◆ What to do ◆
From start to finish, set down the entries below exactly, leaving out the pictures.

[[ Data excerpts, beginning ]]

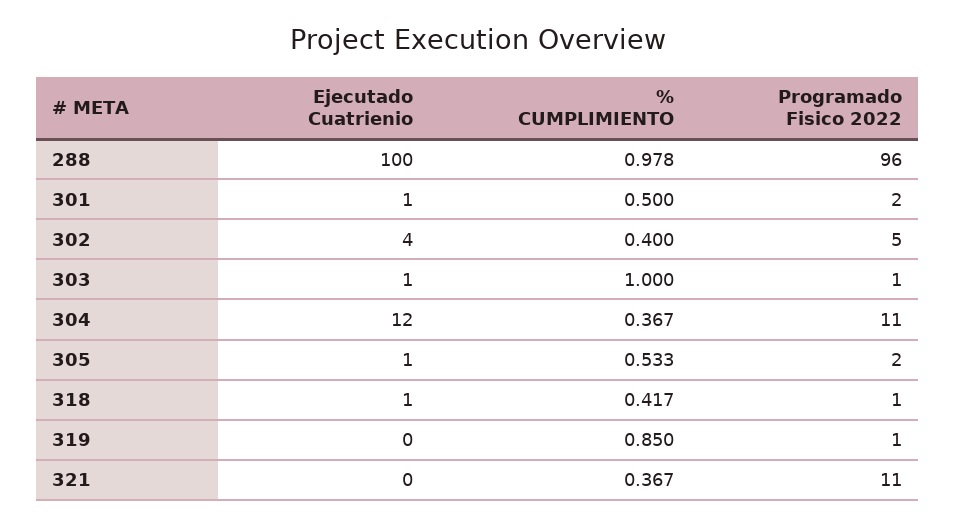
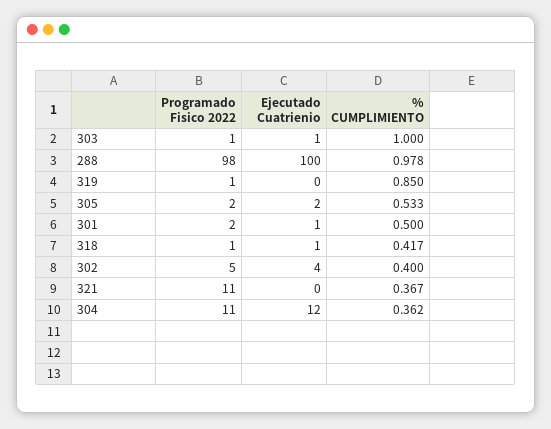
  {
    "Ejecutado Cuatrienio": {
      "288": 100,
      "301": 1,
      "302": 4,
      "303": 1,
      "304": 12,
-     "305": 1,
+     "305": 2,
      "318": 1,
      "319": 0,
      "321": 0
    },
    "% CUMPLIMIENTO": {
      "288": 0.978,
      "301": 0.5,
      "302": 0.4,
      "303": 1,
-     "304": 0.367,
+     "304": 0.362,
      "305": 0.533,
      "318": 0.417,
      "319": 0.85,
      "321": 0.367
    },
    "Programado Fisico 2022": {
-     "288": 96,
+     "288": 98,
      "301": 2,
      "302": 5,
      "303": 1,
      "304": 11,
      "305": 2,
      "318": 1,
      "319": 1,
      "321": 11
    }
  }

[[ Data excerpts, end ]]

◆ Answer for the task ◆
  {
    "Ejecutado Cuatrienio": {
      "288": 100,
      "301": 1,
      "302": 4,
      "303": 1,
      "304": 12,
-     "305": 1,
+     "305": 2,
      "318": 1,
      "319": 0,
      "321": 0
    },
    "% CUMPLIMIENTO": {
      "288": 0.978,
      "301": 0.5,
      "302": 0.4,
      "303": 1,
-     "304": 0.367,
+     "304": 0.362,
      "305": 0.533,
      "318": 0.417,
      "319": 0.85,
      "321": 0.367
    },
    "Programado Fisico 2022": {
-     "288": 96,
+     "288": 98,
      "301": 2,
      "302": 5,
      "303": 1,
      "304": 11,
      "305": 2,
      "318": 1,
      "319": 1,
      "321": 11
    }
  }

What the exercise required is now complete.